同時に、いわゆる「金融業」の場合、規制や金利政策が、その業績に及ぼす影響が大きく、したがって、金融業であるオリックスの代表取締役が、国家政策に意見を述べる立場を同時に持てば、「利益誘導ではないか」という意見が出るわけです。

しかし、だからと言って、「自己の利益のためだけに国家政策を誘導した」とは思いません。
確かに、金融業オリックスの立場が優位になる規制緩和政策は、いくつもありました。
これらは、宮内氏の「ズルさ」というより、彼の「賢さ」によるところだと思います。

オリックスの行う事業の一つに、医療保険に関連した「医師の格付け」なるものがあります。
保険商品を売るオリックスにとっても、医療を受ける被保険者にとっても、極めてリーズナブルな商品だと思います。
また、(あまり売れていないようですが)「保険は掛け捨てが一番!」とのCMによって、掛け捨て保険を販売しています。
「おりおば」でも触れていますが、一部外資保険会社が売りにする「ボーナスつき保険」より遥かに真っ当な商品です。
(オリックスも、外資ですが)
その他、「新車男」というキャッチフレーズによる消費者向け自動車リース事業も皆さんご存知ですよね。
以上に限らず、僕自身がオリックスの有価証券報告書をつぶさに見る限り、法人向けにも、消費者向けにも、彼らが「インチキ事業」をやっている形跡はありません。

ただし! 「村上ファンドの資金調達」は、まずかった。と思います。
「宮内氏が居たからこそ村上ファンドが成り立った」、などという「因果の逆転論理」には、賛成しかねますが、村上ファンドが「単なるグリーンメーラー」であることに気が付いた時点で、その取引を中止すべきだったと思います。
そもそも、村上ファンドの活動と、その結果である「利回り」を見れば、「事業としても決して成功だったとはいえない」わけです。
世間の不評を買うリスクに対して、そのリターンは明らかに低かった、といえるでしょう。
つまり、村上ファンドへの関わりは、オリックスにとって得策ではなかったが、、村上ファンドの「罪=企業価値破壊」のすべての原因を宮内氏の責に帰するのは無理があり、村上ファンドのケースは、あくまで村上氏の「罪」でしょう。

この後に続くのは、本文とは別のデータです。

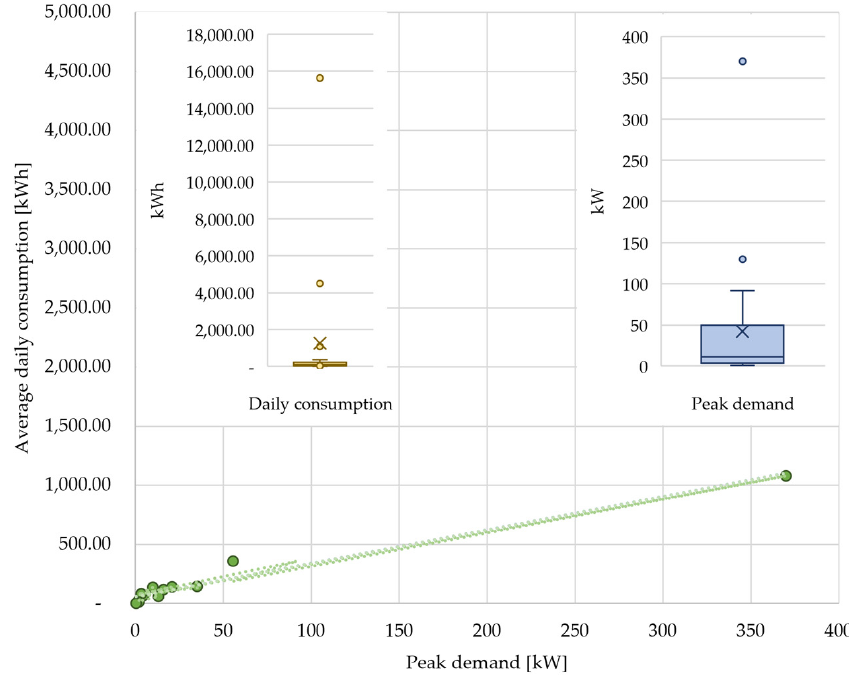
Figure 3. Peak demand and average daily electricity consumption in off-grid systems.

(もし、村上ファンドのインチキ活動を村上氏以外の誰かの責に帰するとすれば、それは宮内氏ではなく、村上ファンドに「群がった投機家」ですし、ライブドアの場合も、同社経営陣以外の誰かに責を帰するとすれば、一株あたり100円程度の価値しかない株式に、800円という価格を付けてしまう「価値のわからない対象に金を支払う群がり系の投機家」です。村上氏においても、堀江君においても、自己の利益のために「群がり系投資家」を利用した、に過ぎませんし、価値のわからない対象に投棄して損失した者は、自業自得に過ぎません。)

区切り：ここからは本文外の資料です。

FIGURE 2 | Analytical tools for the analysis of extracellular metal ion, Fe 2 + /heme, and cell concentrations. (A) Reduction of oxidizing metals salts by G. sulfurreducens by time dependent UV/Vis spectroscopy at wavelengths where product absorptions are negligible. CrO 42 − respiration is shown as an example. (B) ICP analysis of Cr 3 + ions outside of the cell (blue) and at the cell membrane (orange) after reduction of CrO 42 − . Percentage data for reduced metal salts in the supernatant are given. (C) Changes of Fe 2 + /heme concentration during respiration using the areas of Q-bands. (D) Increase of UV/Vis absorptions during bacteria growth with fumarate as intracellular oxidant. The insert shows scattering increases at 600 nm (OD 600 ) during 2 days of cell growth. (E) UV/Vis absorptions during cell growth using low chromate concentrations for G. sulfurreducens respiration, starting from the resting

以上、オリックスの代表取締役会長としての宮内氏に対する僕の意見です。
以下、「規制改革・民間開放推進会議」の議長としての宮内氏に対する意見です。

規制改革も、民間開放も、それ自体には大賛成です。
しかし、規制改革に伴う「新たなルール」は、同時に作るべきです。
たとえば、
アメリカは、日本に比べ一般的に規制がゆるい、と思われていますが、そんなことは全くありません。
民間が行うことのできる事業の範囲も日本に比べれば広く、また、金融における規制は確かに少ないわけです。
しかし一方で、SEC(=証券取引等監視委員会)の権限や、反トラスト法(=日本でいう公正取引法)の施法は、日本に比べ極めて強力です。
マイクロソフトでさえ、反トラスト法によって懲罰を受けることがあるわけです。
規制を改革するなら、また、民間に開放するなら、予め「起こりうる事態」を想定し、それなりのルールを「同時に作らなければならない」ということを、「規制改革・民間開放推進会議」の議長としての宮内氏は、あまり意識していない、と僕は思います。
この点、「問題が起こってからでないとルールは作れない」という主張が一部ありますが、僕は賛同できません。
なぜなら、アメリカという「ケース」が既にあるからです。

最後に、「規制改革・民間開放推進会議」の議長という立場と、規制改革または緩和の影響をもろに受ける金融業オリックスの代表取締役の両方の「立場」を持つことについての是非についてです。
これは、基本的に「よろしくない」と思います。
だからと言って、国家政策に携わる者は、学者と官僚にやらせる、という意見には反対です。
なぜなら、彼らは「現場」を知らない「AVを1000本観ただけでセックスの議論をする童貞」だと思うからです。
では、どうするか?
最も理想的な方法は、
「経験のある者が現場から足を洗って国家政策にあたる」でしょう。
しかし、これはあくまで「理想論」です。
なぜなら、自己の利益と直接関係の無い立場の者が、切った張ったの国家政策について、真剣に取り組むことは、およそ現実的では無いからです。
「まるで関連した立場を持たない者」には、そもそも政策議論など出来ないわけです。
「僕は正義感に満ち溢れている」と訴え、手を挙げたところで、「規制改革・民間開放推進会議」のメンバーになれるわけではありません。
政治の世界は、「バランス・オブ・パワー」によって成り立っていますから。

結論:「すべてはバランス」

詳しくは、DeepKISSの「最終回」にて書く予定ですが、
すべては「バランス」です。
事象を全くデジタルに、
「右か左か」、「是か非か」、「今か未来か」、「社会貢献か利益か」
と分ける議論は意味を持ちません。
「自由か規制か」ということについても、バランスですし、
「利害のあるなし」についても、バランスです。
どちらかが絶対に良いとか悪いとか、世の中そんなにカンタンではありません。
妥当な「バランスを探し続けること」が、社会秩序を維持するための唯一現実的な方法です。
そして、「ある時点での妥当なバランス」は、そのバランスが実現できた時点で、さらに新たなバランスを探すことが求められるわけです。
よって、「常に議論できる社会」こそ、現実を理想に近づけるための現実的な方法でしょう。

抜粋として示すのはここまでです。